- _ACTIVITY_
From the data that follows, print exactly the lines starting at the one containing "ring pip: (1243, 919)" and ending at the one containing "pinky tip: (1222, 961)"; include both of them and nothing more.

(Records from a data source)
=-=-=-=-=

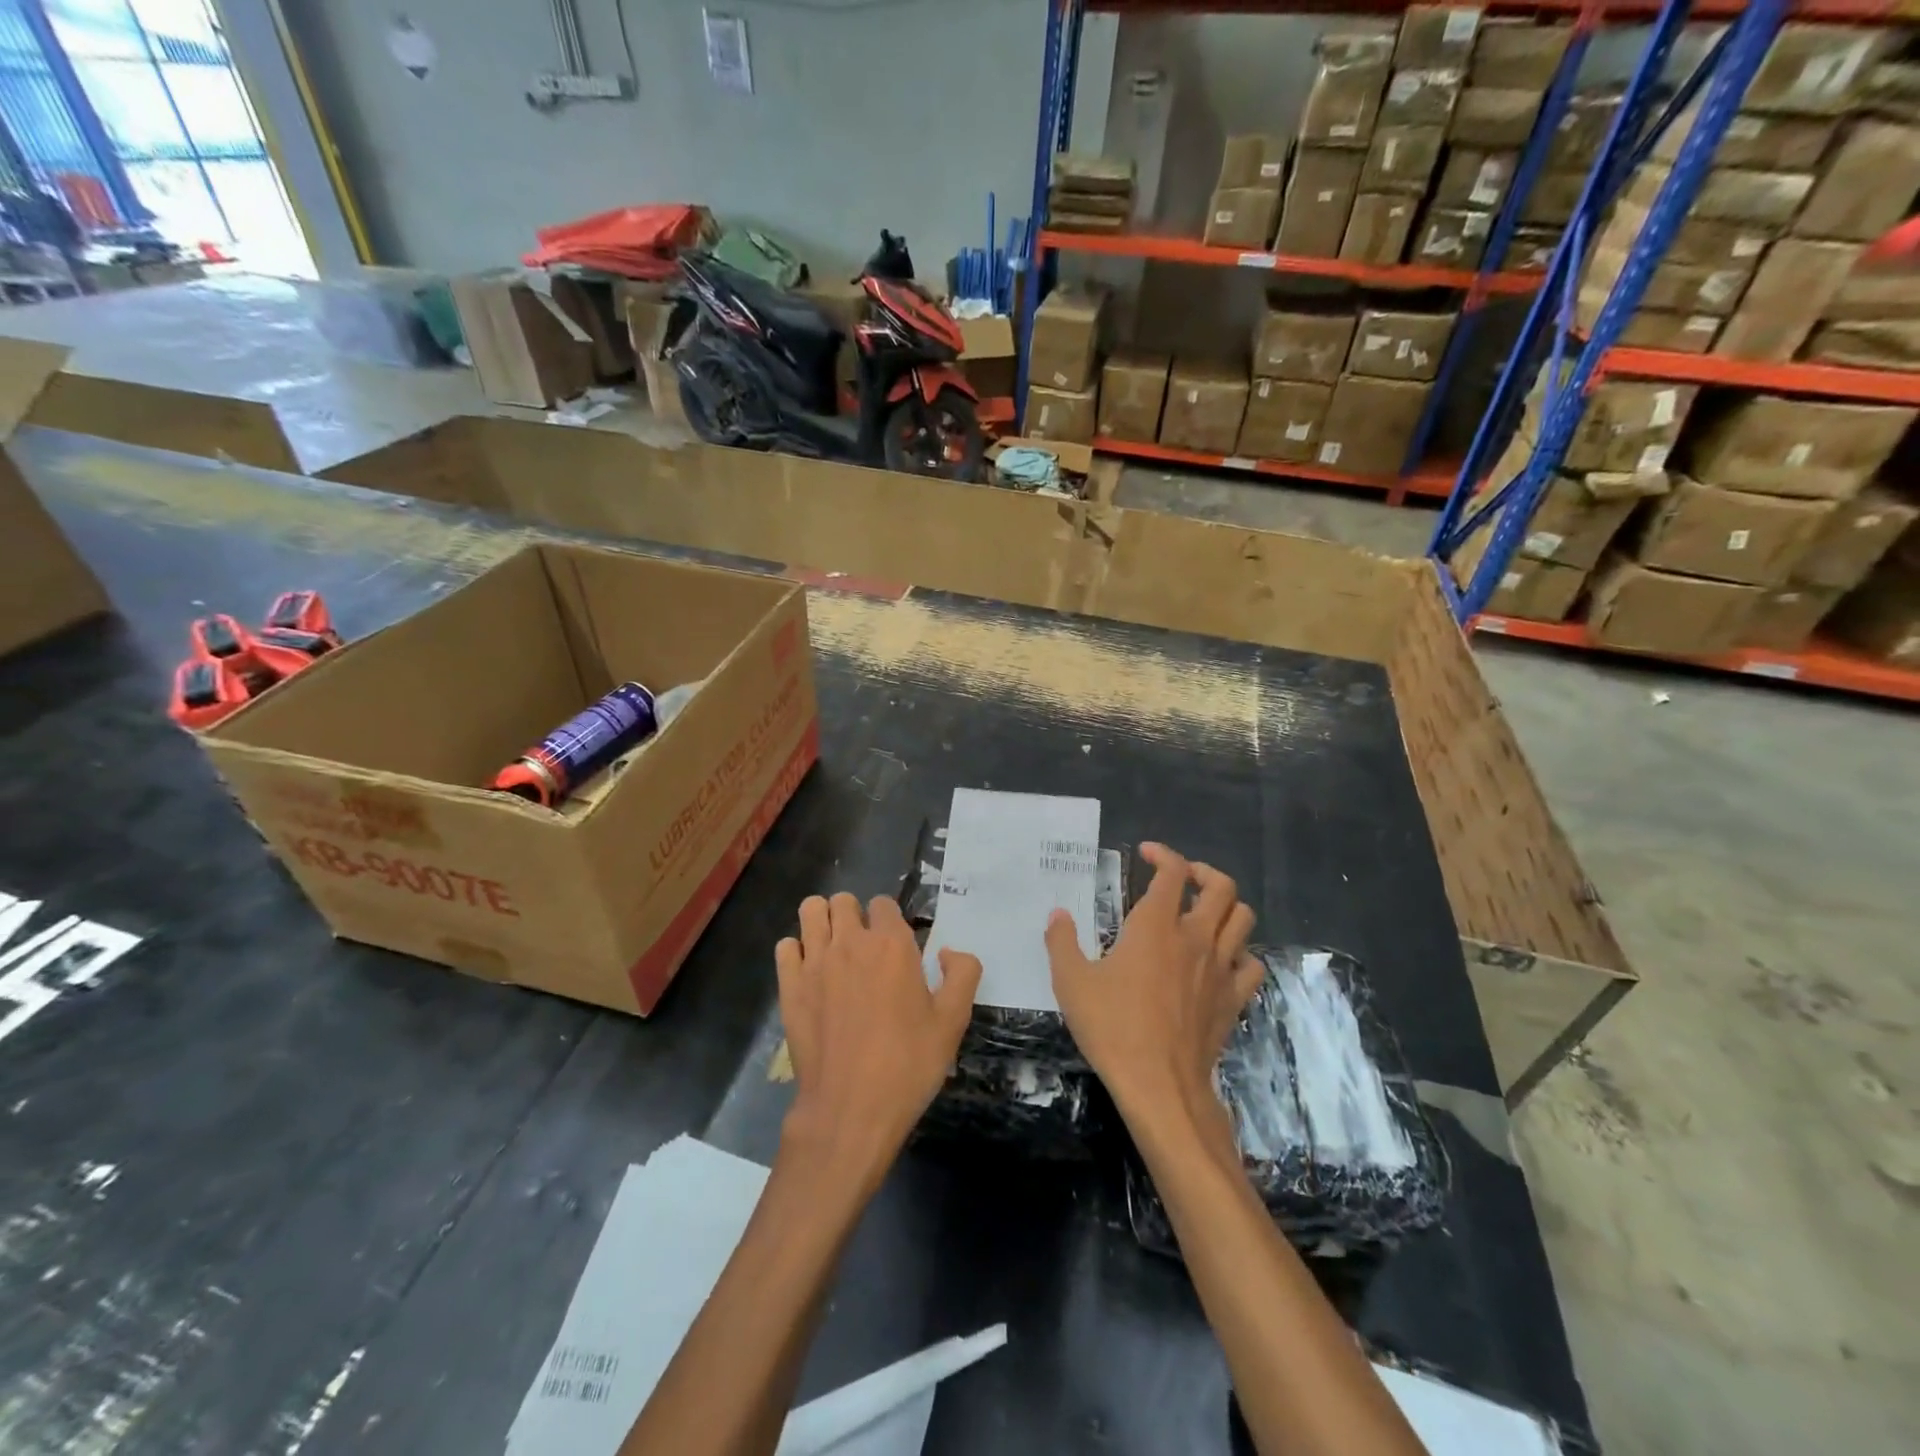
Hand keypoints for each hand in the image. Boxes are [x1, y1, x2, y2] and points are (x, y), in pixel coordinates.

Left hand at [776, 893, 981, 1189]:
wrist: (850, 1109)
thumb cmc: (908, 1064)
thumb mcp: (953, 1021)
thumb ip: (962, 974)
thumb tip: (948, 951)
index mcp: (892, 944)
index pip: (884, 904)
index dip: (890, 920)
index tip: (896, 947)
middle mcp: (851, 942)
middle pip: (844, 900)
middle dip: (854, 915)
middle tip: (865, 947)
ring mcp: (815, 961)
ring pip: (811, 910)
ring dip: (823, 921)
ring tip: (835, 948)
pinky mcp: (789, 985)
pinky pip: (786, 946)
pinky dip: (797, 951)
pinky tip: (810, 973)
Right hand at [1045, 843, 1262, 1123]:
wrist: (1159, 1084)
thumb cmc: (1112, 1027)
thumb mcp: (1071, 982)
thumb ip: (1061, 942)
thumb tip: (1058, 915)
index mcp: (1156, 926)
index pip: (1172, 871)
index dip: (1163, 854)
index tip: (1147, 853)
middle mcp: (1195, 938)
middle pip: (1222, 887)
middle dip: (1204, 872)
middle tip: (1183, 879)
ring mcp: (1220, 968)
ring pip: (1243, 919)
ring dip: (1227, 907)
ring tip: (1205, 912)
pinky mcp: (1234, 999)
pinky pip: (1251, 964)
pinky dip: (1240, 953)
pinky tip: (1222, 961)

=-=-=-=-=

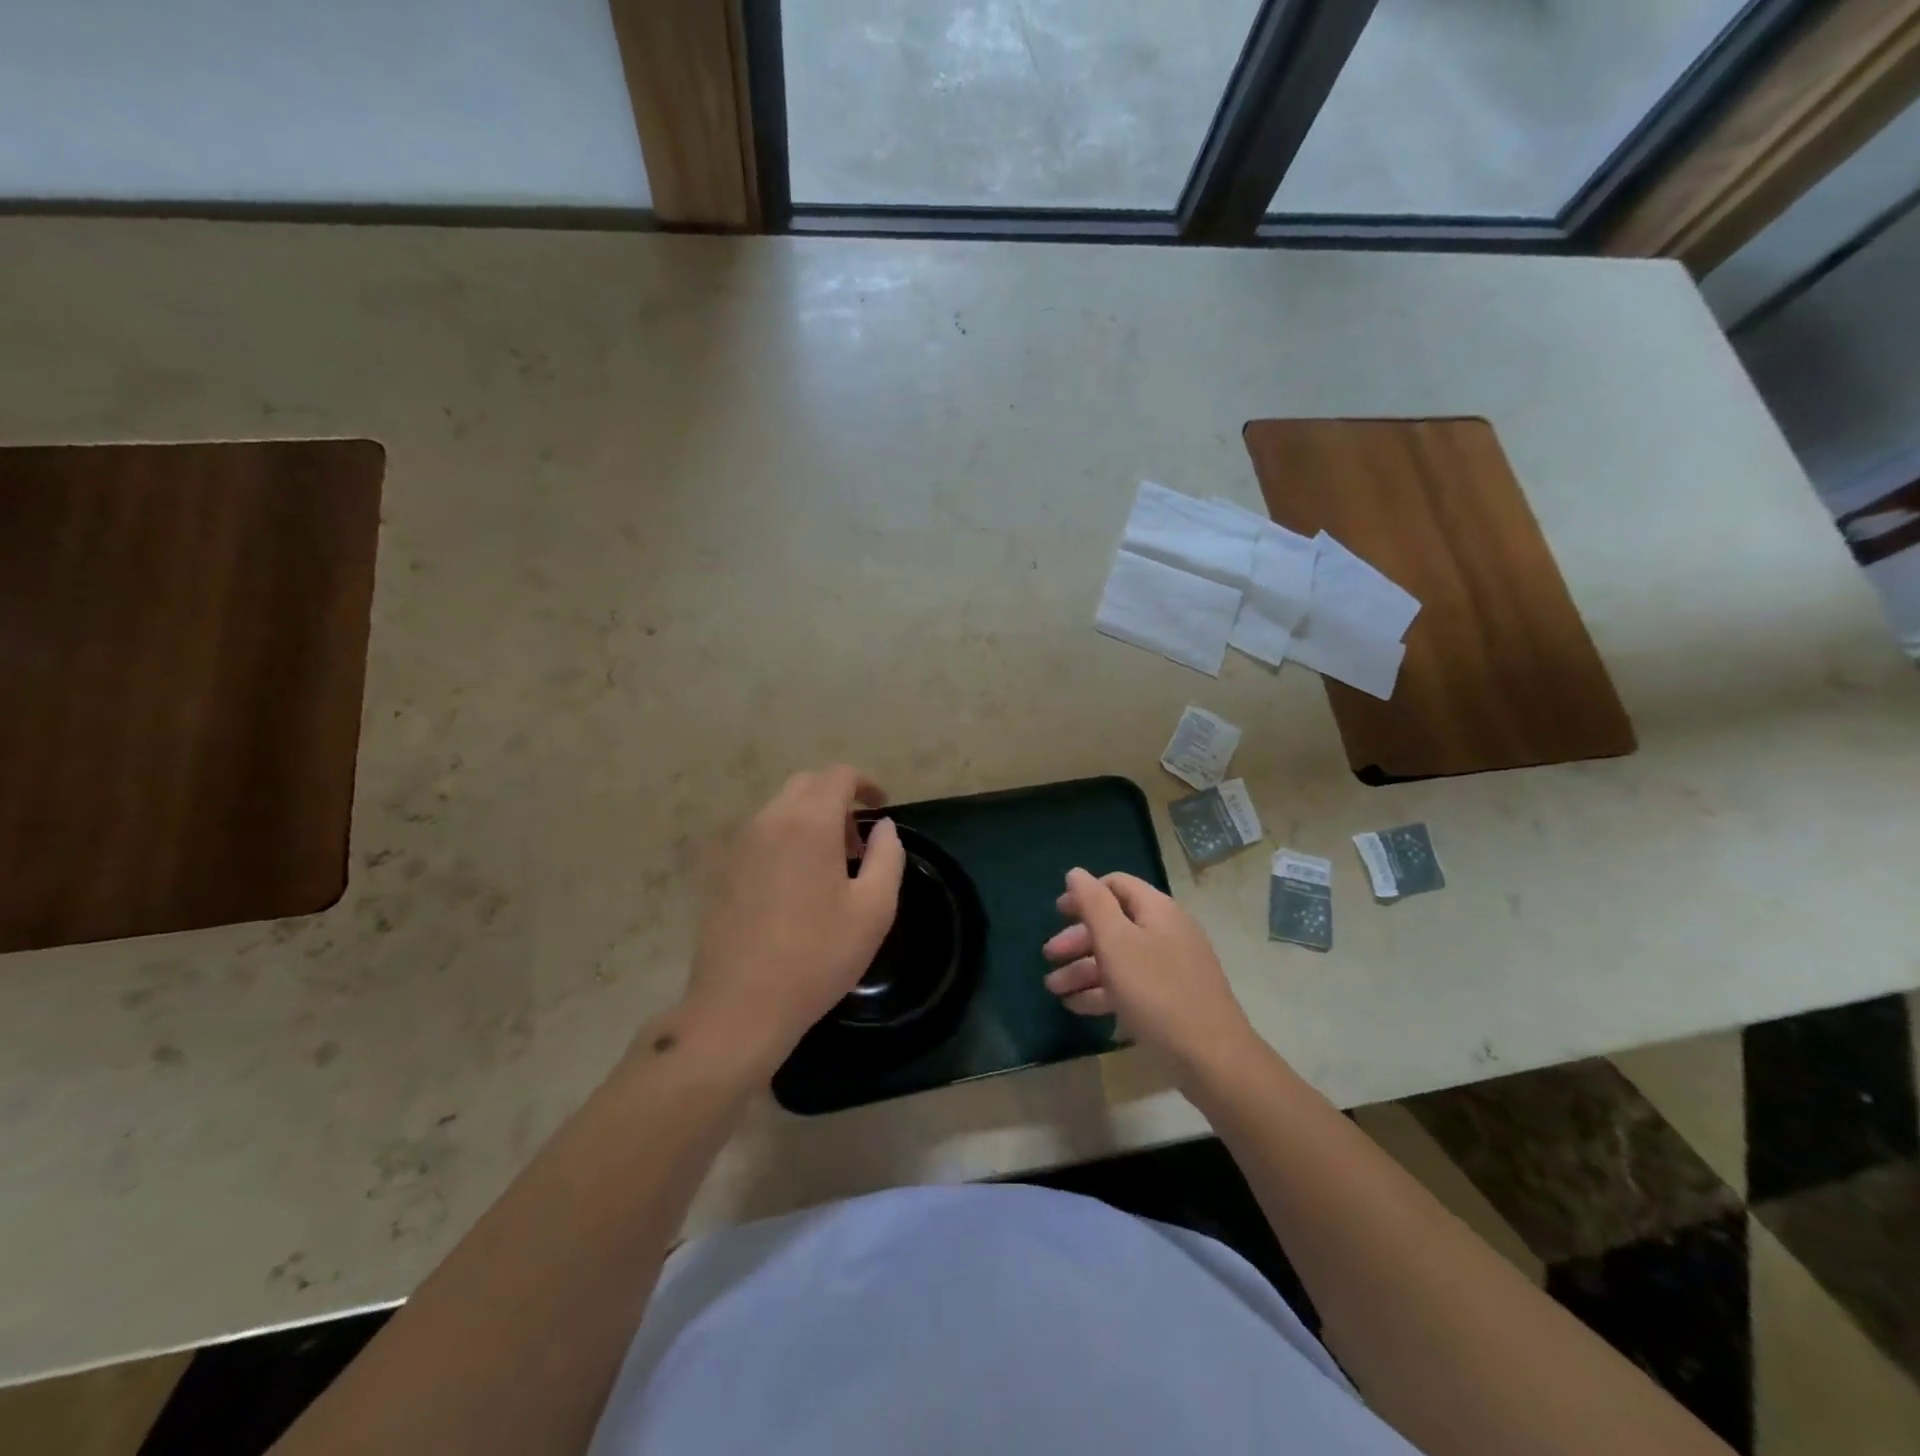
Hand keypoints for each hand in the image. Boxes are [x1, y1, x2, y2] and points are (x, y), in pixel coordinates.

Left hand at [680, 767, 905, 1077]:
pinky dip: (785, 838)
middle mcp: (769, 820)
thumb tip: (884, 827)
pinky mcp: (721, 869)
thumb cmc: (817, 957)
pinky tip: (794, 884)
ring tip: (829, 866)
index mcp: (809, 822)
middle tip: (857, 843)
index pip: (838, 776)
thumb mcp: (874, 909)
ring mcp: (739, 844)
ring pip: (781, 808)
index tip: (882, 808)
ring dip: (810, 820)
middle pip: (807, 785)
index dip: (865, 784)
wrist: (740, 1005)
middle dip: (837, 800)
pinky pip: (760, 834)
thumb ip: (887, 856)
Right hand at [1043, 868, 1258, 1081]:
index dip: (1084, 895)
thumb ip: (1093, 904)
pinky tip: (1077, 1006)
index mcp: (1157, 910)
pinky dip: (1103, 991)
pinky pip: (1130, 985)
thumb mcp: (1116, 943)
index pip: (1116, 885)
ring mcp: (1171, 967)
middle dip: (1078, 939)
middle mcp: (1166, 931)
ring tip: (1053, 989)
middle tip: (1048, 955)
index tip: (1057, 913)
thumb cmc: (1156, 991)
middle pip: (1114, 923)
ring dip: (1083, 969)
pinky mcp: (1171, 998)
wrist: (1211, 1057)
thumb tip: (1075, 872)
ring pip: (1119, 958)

=-=-=-=-=

- _WRITTEN SOLUTION_
ring pip: (1243, 919)
ring dip: (1227, 907)
ring tip: (1205, 912)
pinky mcp: (1234, 999)
pinky pip: (1251, 964)
pinky dip: (1240, 953)
pinky tip: (1222, 961)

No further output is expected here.